C'è stato un giorno, non molto tempo fa, in cui ho desiderato essere la madre di Justin Bieber. È la prima volta che mi capita di voler essere la madre di qualcuno, invece che la sua ragazza. Segno 
che sto invecchiando, e che non ho inclinazioni da cougar. È successo una sera guardando per caso in tv un documentario sulla sua vita, nel quale era ancora più ragazzino di quanto non sia già, ma faceva cose da adulto. Tipo scrivere canzoni, fronteggiare manager assetati di soldi e platee assetate di lui. 
Non era ancora la star capricciosa di oggi, era solo un bambino. Un bambino talentuoso, con le braghe larghe e tanta forza di volontà. Mi sono immaginata di tornare a casa e non dovergli chiedere : «Hai fatto i compiti? Quanto hai preso a storia?». Non pormi il problema del suo domani, di come prepararlo alle verifiche e alla vita. Ci aveva già pensato da solo.

I millennial bimbominchia famosi a 15 anni

E così, all'improvviso, ho riconsiderato tutta la faccenda. Questa dei millennial bimbominchia che diventano famosi a 
15 anni, e dopo i 20 hanno più fan di Frank Sinatra a 70. Fan fedelissimi che 
li seguono ovunque, non solo ai concerti, ma in tutte le cose belle o sceme che postano sui social, la loro vita in diretta. Perché è vero che la Rete è democratica, ma pure impietosa. Se hai cose da dire e sai come dirle, ti dà l'occasione. Justin Bieber ha 77 milioni di seguaci su Facebook e 87 milioni su Twitter. Senza i social sarebbe comunque diventato il «miglior artista emergente» per due anni consecutivi e l'under 25 più ricco del mondo, ma anche il Web è servito. Senza la Rete, certamente non esisterebbe Shawn Mendes, musicista canadese per cui le nostre figlie si strappano i capelli a ciocche. E nemmeno Cameron Dallas, così bravo su Vine, che non si è preso neanche la briga di cantare. Le fanciulle lo amano così: perché ci sa fare. Ha sfracelli di follower su tutti i suoi account 
e a fine dicembre debutta con una reality series su Netflix, Chasing Cameron.

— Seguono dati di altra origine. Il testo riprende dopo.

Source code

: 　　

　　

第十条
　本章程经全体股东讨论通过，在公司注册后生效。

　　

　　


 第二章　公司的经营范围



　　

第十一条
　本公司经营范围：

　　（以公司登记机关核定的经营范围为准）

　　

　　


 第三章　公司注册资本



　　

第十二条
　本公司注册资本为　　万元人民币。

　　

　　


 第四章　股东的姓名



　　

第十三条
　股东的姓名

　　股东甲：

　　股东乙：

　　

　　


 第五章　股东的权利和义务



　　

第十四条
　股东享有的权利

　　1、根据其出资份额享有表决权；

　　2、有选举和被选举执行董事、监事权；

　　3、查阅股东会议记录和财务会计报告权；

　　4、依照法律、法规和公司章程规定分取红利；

Il mondo è cambiato il pezzo di carta non basta più

L'ho conosciuto alcuni mesi fa a una cena di Dolce&Gabbana e me ne sono innamorata. Come s'innamora una madre dei bravi ragazzi, ma pure una figlia se uno è fico, pur senza avere inclinazioni coguare. È una persona aperta, gentile, socievole, grata alla vita per quello che ha. Durante la campagna della griffe a Capri, con un plotone di altri noti coetanei, pare abbia fatto amicizia col mondo. È stato affabile e generoso, anche quando l'abbiamo incontrato per l'intervista che trovate in questo numero. Perfetto testimonial di una generazione che ha forse meno prospettive di quella precedente ma si dà da fare, perché ha capito che se non s'ingegna resta al palo. Lo dicono i dati dell'ultimo rapporto Ocse, secondo cui i vecchi sistemi per farsi strada nella vita – il famoso pezzo di carta – non bastano più. Il mondo è cambiato, sono cambiati mestieri e professioni, occorrono altre qualità: l'abilità di comunicare e risolvere problemi, la creatività, lo spirito di squadra. Gli inglesi le chiamano soft skills.

Senza i giovani non c'è futuro

Ma soprattutto serve sognare in grande. Non fermarsi davanti a niente, neppure quando la vita ti fa lo sgambetto. 
Ce lo ha spiegato Bebe Vio, che abbiamo intervistato al termine di un anno straordinario. Speriamo sia di monito a tanti suoi coetanei. Il numero 48 di Gioia! con lo speciale regali di Natale, in edicola da giovedì 8 dicembre 2016, lo abbiamo dedicato a loro. Perché non c'è futuro senza la forza propulsiva dei giovani. Non spegniamola. Il futuro è incerto, e abbiamo solo loro.